Arkansas provides a fairly typical example of this phenomenon, which has occurred in so many state and private schools: “In 2001, the Legislature passed a law … requiring the state Department of Education to identify schools with a ‘statistically significant variance’ between students’ ACT scores and their grade-point averages… Lawmakers were concerned because ‘they would see students going to college with great (high school) grades, and their test scores did not match up with those grades, and the students were not at the level they thought they would be,’ said Rep. Bill Abernathy, D-Mena, chairman of the House Education Committee.

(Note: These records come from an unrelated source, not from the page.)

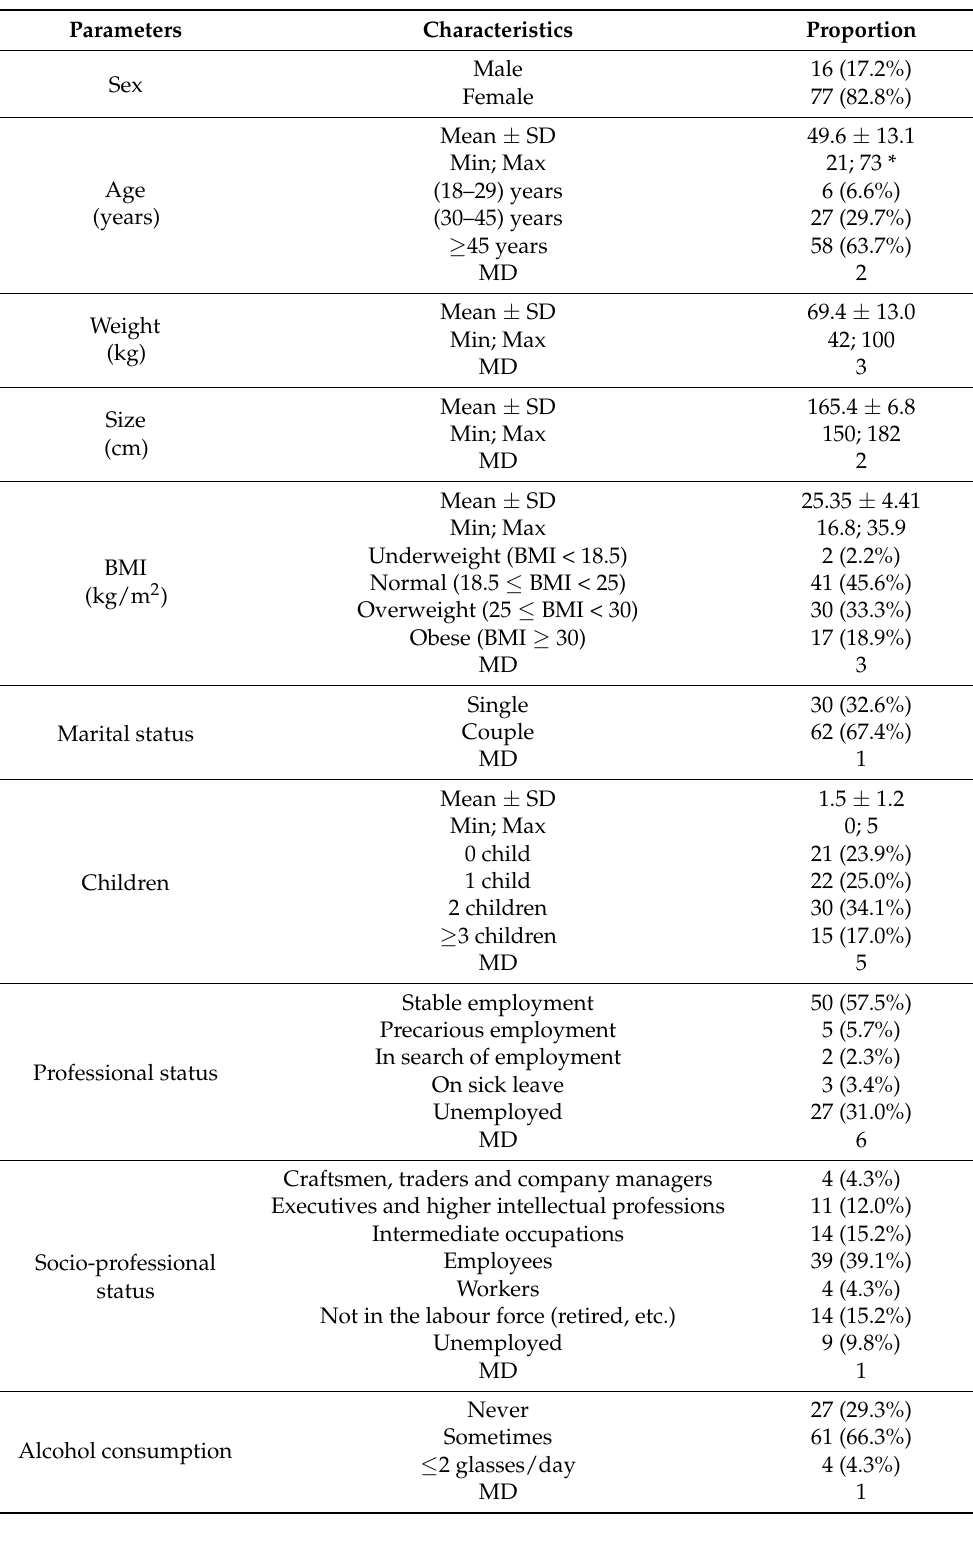
Table 1. Description of the analysed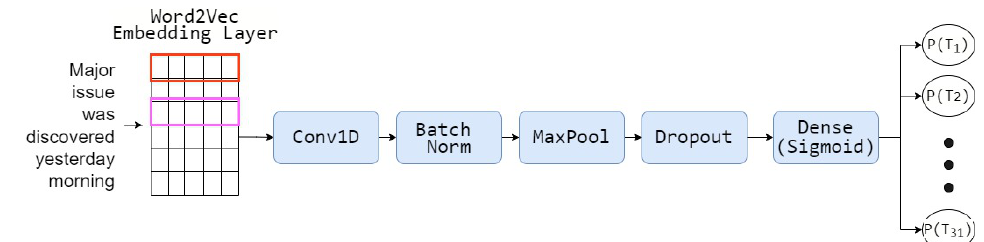
Figure 4. Architecture of the CNN with Word2Vec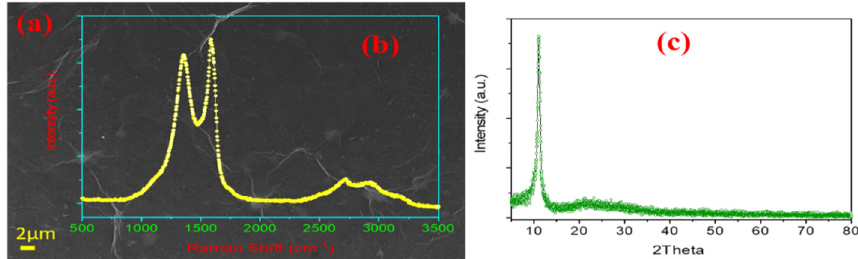
Figure 7. ( a ) FESEM micrograph, ( b ) Raman spectrum, and ( c ) XRD pattern of the GO film deposited on Si/SiO 2 substrate before the growth of the WS 2 layer.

“A report released in 2000 by the college testing service ACT Inc. showed that more than one-fourth of students who graduated from Arkansas high schools with above-average GPAs required remedial classes upon entering Arkansas colleges.” ArkansasNews.com (March 1st). The legislature postponed the application of the law, and grade inflation remains an issue in Arkansas. The number of As has increased across the U.S. by a sizable number from the late 1960s to this decade, from 23% to over 40% today, and the number of Cs has dropped from 29% down to just over 15%, according to endgradeinflation.org. Do schools that employ grading curves or more restrictive practices really hurt their students’ chances of getting into college? Not if the admissions department has been tracking and correlating grades with subsequent performance a t the college level.

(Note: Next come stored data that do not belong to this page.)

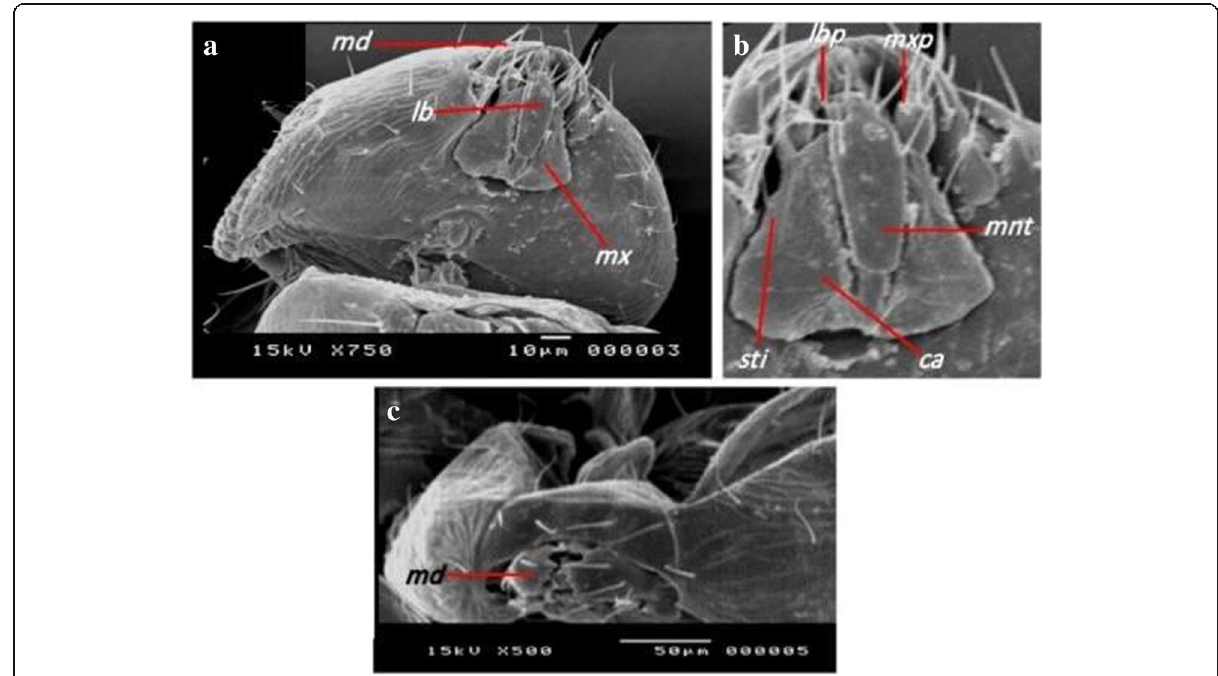
Fig. 4 The mouth parts: a, b SEM of strain TNV ventral view of head capsule with hypognathous type and chewing mouthparts. c Mandibles with undulate margin and spines on internal surface ( mx maxilla, md mandible, mxp maxillary palp, lbp labial palp, ca cardo, ga galea, li ligula, mnt mentum, sti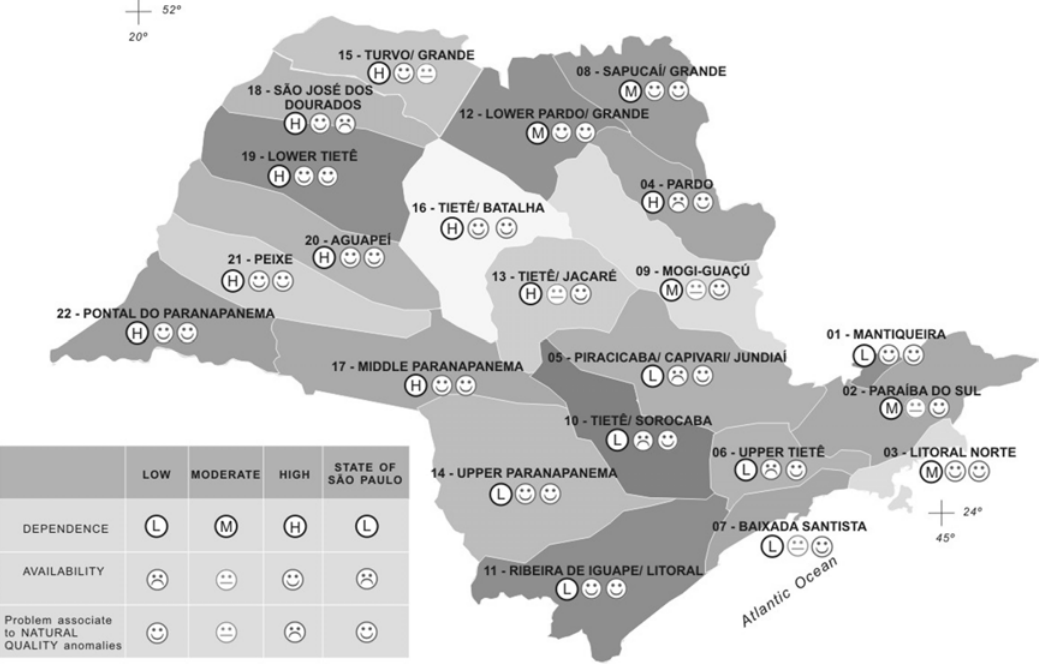
Fig. 3 – Example of material for public awareness using groundwater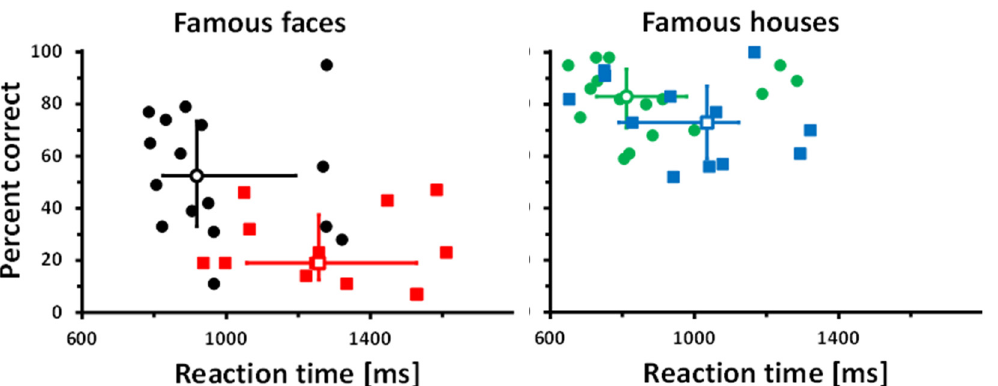
Fig 4. Famous face/house recognition test. Persons with cPA show significantly reduced accuracy and significantly extended reaction times for face recognition (red squares) compared to controls (black circles). For object recognition behaviour is indistinguishable between groups (cPA: blue; controls: green). Group medians are represented by open symbols. Error bars indicate the IQR.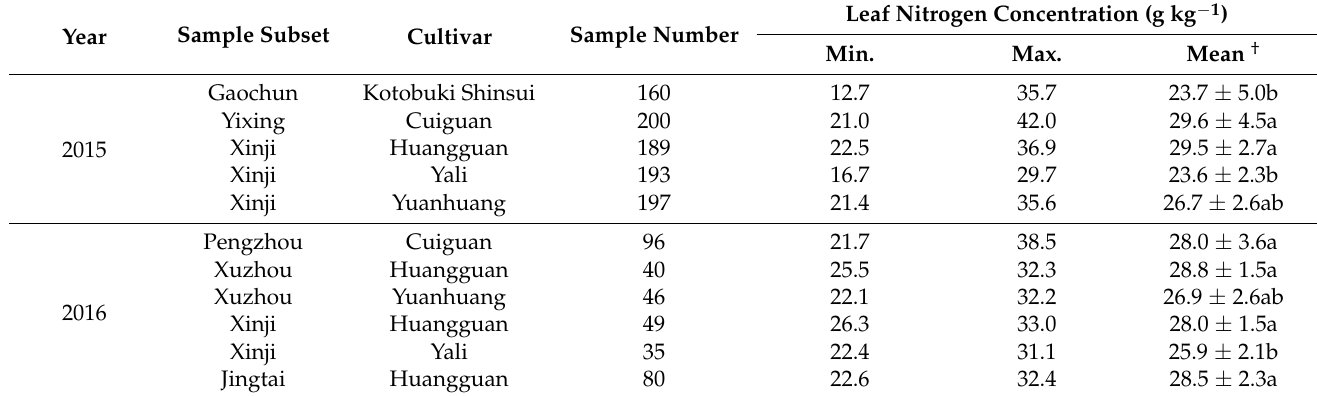
Table 2. Statistics of leaf nitrogen concentrations of different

But high schools and private schools aren’t the only academic institutions pumping up the grades. That infection has now spread to the nation’s colleges and universities as well, but only a few bastions of higher learning are doing anything about it: “With college grades creeping ever higher, a few universities have taken direct action against grade inflation. Most notably, Princeton adopted guidelines in 2004 providing that no more than 35 percent of undergraduate grades should be A’s, a policy that remains controversial on campus.

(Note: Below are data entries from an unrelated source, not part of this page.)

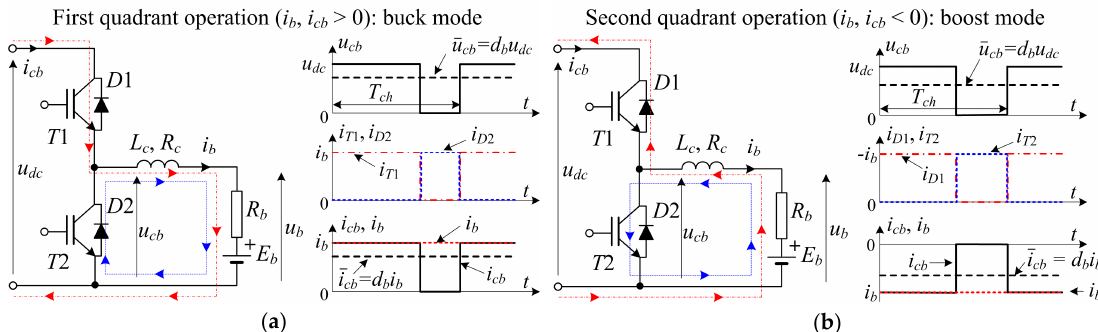
Figure 3. Illustration of voltage and current relationships at semiconductor switches T 1 and T 2 and fly-wheeling diodes D 1 and D 2, and input/output current and voltage relationships of two-quadrant DC/DC power converter for buck operation ( a ) and boost operation ( b ).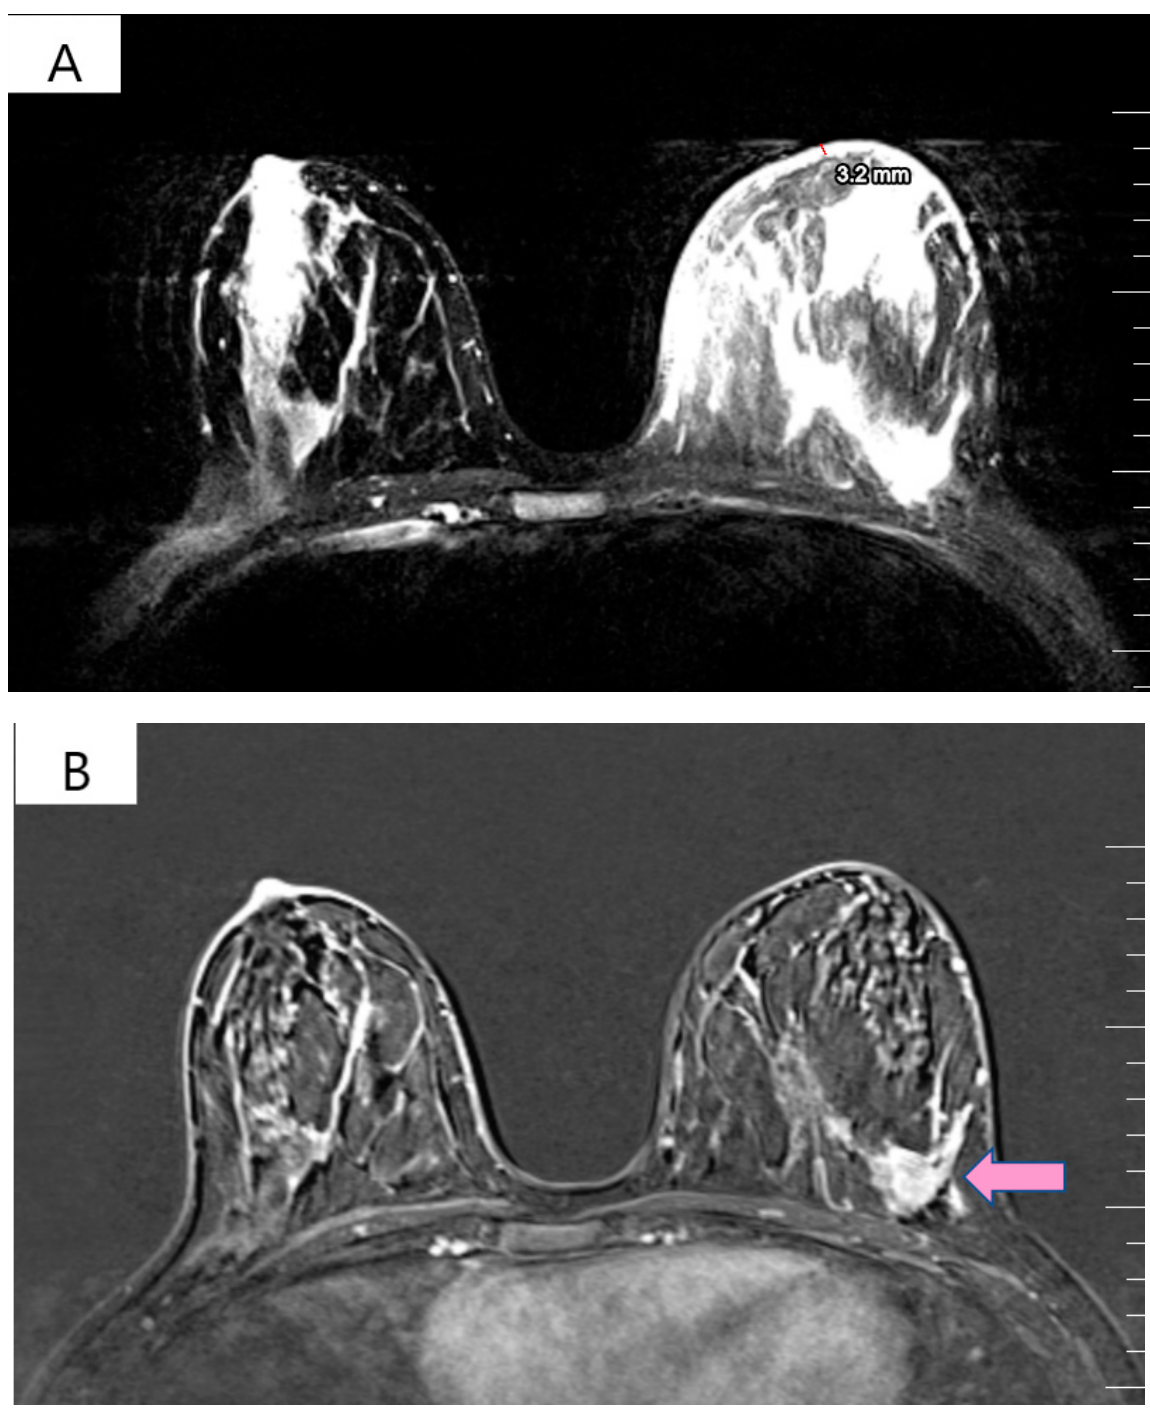
Figure 1. ( A ) T2 weighted MRI of left breast demonstrating skin thickening (3.2 mm) associated with hypersignal suggestive of edema. ( B ) T1 weighted MRI showing the regional contrast sample located in the lower outer quadrant extending to the upper outer quadrant (marked by arrows).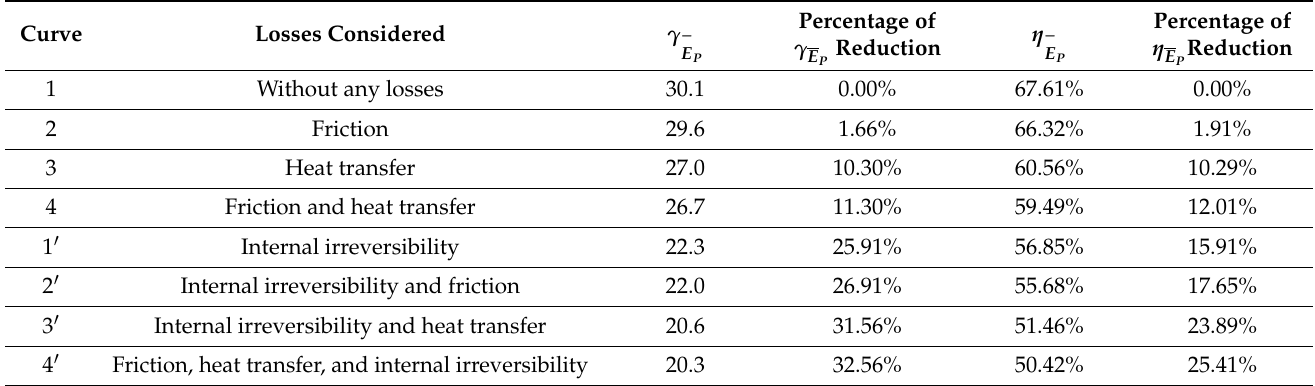
and η when considering different losses. E P E P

Others have taken a less direct approach, leaving instructors free to award whatever grades they like but expanding their transcripts to include information giving graduate schools and employers a fuller picture of what the grades mean… Dartmouth transcripts include median grades, along with the number of courses in which the student exceeded, equaled or came in lower than those medians. Columbia transcripts show the percentage of students in the course who earned an A… At Reed College, transcripts are accompanied by an explanatory card. Last year’s graduating class had an average G.P.A. of 3.20, it says, and only 10 percent of the class graduated with a G.P.A. of 3.67 or higher… As part of the [the University of North Carolina/Chapel Hill’s] long effort to clarify what grades really mean, [university sociologist Andrew] Perrin now leads a committee that is working with the registrar on plans to add extra information — probably median grades, and perhaps more — to transcripts. In addition, they expect to post further statistics providing context online and give instructors data on how their grading compares with their colleagues’.”

America’s competitive edge is not solved by telling ourselves how much better we are doing and then jacking up everybody’s GPA. Tackling this problem requires more rigorous training, better teachers and higher actual expectations with real measurements of success. We are in a race for our very survival, and game-playing is not the answer.

I’m Peter Dekom hoping that America’s schools get it real very soon.